- Kenny's hard and pokey-keys keyboard
- The scale (again, ass on floor, upper body stretched across the scale)
- Ass half-on the couch arm, body stretched across the end table
See the pattern? Not really a big deal, until he moved his weirdness to the alarm clock. Last week we struggled. Twink reset the time, turned off the alarm, and changed the time from regular to military time. I was waking up in the middle of the night at 23:00 hours - he also set the AM/PM button, it was totally screwed up. The final straw came Thursday night, when he was adjusting himself and pressed on some button that instantaneously blared some hip/hop station at 3:00 a.m. Needless to say, people & cats went flying up out of that bed. Stanley, who sleeps on a pillow at the head of the bed, vaulted straight up in the air and over my head, kicking off on the nightstand and knocking stuff over in the process. Girlie, who sleeps on Kenny's side of the bed, took off like a cat outta hell, kicking over some stuff on his nightstand. Someone scratched me on both arms as well as a scratch under the cheek of my ass. Kenny and I did our part to add to the chaos by bolting straight up, each of us lunging for the on/off button in tandem. It was quite a moment, not to mention Kenny thought he was going to have a heart attack from the jolt he received. Timmy, who lives below us, got a 3:00 a.m. treat I'm sure he enjoyed.

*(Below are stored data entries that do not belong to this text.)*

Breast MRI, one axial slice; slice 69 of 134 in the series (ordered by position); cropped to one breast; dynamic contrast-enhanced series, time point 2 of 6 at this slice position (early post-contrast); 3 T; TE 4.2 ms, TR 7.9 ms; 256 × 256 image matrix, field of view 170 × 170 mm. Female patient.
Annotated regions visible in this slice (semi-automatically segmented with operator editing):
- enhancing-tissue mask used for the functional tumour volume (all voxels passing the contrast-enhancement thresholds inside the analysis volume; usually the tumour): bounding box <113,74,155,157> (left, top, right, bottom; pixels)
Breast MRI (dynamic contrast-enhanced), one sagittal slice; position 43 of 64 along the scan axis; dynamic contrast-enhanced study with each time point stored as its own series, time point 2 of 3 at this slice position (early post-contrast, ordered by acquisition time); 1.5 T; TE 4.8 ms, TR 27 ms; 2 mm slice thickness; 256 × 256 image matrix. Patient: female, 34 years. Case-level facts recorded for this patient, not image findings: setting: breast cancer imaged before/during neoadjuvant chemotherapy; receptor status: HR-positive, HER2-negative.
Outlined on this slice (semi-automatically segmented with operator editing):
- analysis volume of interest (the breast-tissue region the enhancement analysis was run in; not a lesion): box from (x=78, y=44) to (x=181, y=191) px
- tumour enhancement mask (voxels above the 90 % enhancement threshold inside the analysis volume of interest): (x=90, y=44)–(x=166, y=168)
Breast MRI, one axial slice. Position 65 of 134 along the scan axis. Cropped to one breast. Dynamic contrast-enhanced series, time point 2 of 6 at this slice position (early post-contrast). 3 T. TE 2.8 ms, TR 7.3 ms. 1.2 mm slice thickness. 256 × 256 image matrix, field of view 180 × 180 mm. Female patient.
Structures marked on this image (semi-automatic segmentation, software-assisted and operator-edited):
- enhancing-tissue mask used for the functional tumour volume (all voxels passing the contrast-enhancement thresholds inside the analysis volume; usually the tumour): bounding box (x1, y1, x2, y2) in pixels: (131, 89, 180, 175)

It was time to take action. So Sunday night I lined up a bunch of items on top of the alarm clock to provide cat blockage. The line up included hand cream, bottled water (closed tightly), nasal spray (I'm a sexy machine at night), and my reading glasses case. I figured those things would deter him from trying to move in on the alarm. Figures, he didn't come to bed. But Monday night he was back. I awoke to him scooching around near my head, settling in but unable to make the stretch out. Twinkle has been clock-blocked! Let's see if the clock-blocking holds through the week.